The overriding feature of the cyclic melodic material that contributes to unifying all of the movements of this Quintet is the constant presence of a "modal fifth": a formula that fits each of the motives within the framework of a perfect fifth, thus establishing an underlying pentachordal modal torso. Put another way, the displayed motives may be regarded as various kinds of melodic "disguisings" of the modal fifth over the course of the Quintet.

==Discography==
Chronologically, by date of recording.
- George Enescu: Piano Quintet in A Minor, Op. 29. Valentin Gheorghiu, piano; Ștefan Gheorghiu, George Nicolescu, violins; Valeriu Pitulac, viola; Aurel Niculescu, cello. LP recording, 1 disc: 12 in., 33⅓ rpm, stereo. Electrecord ST-ECE 01913. Bucharest: Electrecord, 1977. (reissued 1981)
- George Enescu: Piano Quintet in A Minor, Op. 29. Yvonne Piedemonte-Prelipcean piano; Voces Quartet (Bujor Prelipcean, Anton Diaconu, violins; Gheorghe Haag, viola; Dan Prelipcean, cello). 12 in., 33⅓ rpm, stereo. Electrecord ST-ECE 01855. Bucharest: Electrecord, 1981.
- George Enescu: Octet, Op. 7; Quintet, Op. 29. Kremerata Baltica, Gidon Kremer, cond. (Octet); Andrius Zlabys, piano; Gidon Kremer, Dzeraldas Bidva, violins; Ula Ulijona, viola; Marta Sudraba, cello (Quintet). Octet recorded June 2000 at the Angelika-Kauffmann-Saal, Schwarzenberg, Austria; Quintet recorded November 2001 at the Probesaal der Philharmonie Rheinland-Pfalz, Ludwigshafen, Germany. CD recording, 1 disc: 4¾ in., stereo. Nonesuch 79682-2.New York: Nonesuch Records, 2002.

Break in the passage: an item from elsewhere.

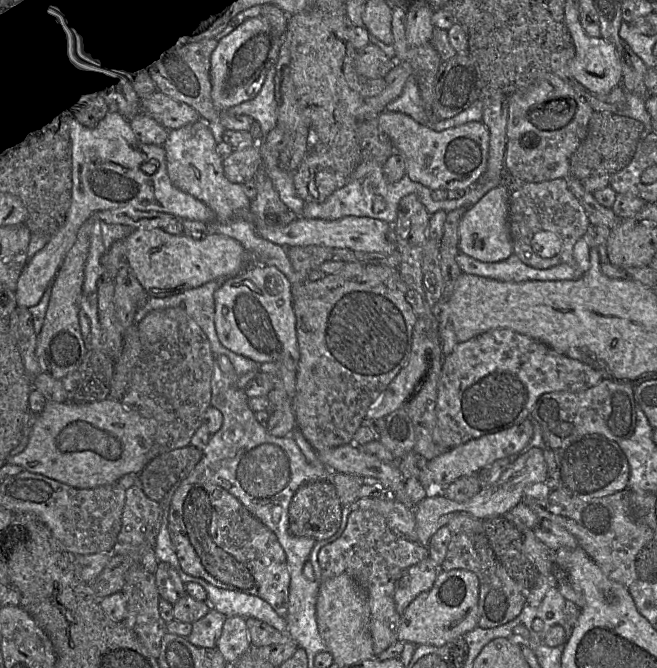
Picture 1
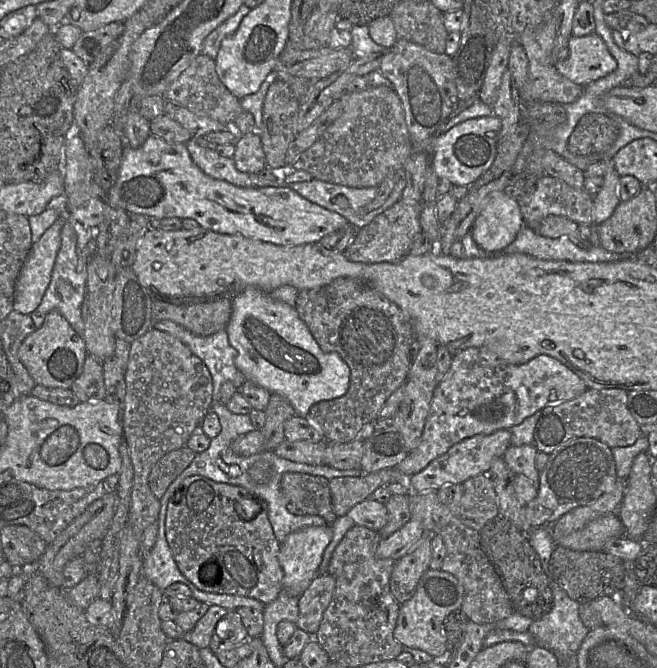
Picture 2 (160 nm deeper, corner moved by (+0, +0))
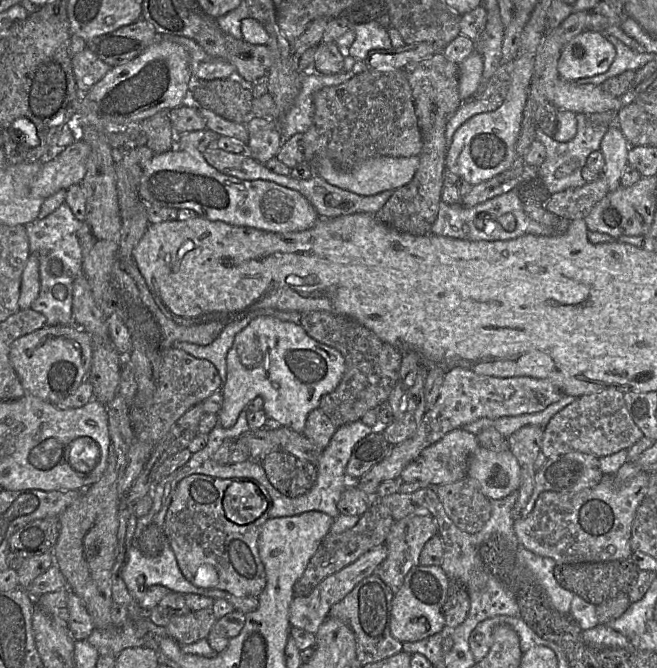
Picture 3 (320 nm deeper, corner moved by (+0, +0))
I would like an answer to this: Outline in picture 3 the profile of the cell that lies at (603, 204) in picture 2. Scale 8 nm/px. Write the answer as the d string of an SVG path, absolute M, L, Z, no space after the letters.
M616 123L610 125L600 144L605 161L601 177L606 179L609 191L620 186L622 172L628 164L630 147L619 126Z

- George Enescu: Piano Quintet, Op. 29; Piano Quartet No. 2, Op. 30. The Solomon Ensemble (Dominic Saunders, piano; Anne Solomon, Andrew Roberts, violins; Ralf Ehlers, viola; Rebecca Gilliver, cello). Recorded at Potton Hall, Suffolk, England, 22–24 September 2001. CD recording, 1 disc: 4¾ in., stereo. Naxos 8.557159. [Canada]: HNH International, 2003.
- George Enescu: Piano Trio; Piano Quintet; Aria and Scherzino. Remus Azoitei, violin; Schubert Ensemble (Simon Blendis and Alexandra Wood, violins; Douglas Paterson, viola; Jane Salmon, cello; Peter Buckoke, double bass; William Howard, piano). Recorded Potten Hall, Dunwich, Suffolk, 1–2 October 2012 (Piano Trio); 22–23 January 2013 (Quintet; Aria and Scherzino). CD recording, 1 disc: 4¾ in., stereo. Chandos CHAN 10790. Colchester: Chandos Records Ltd., 2013.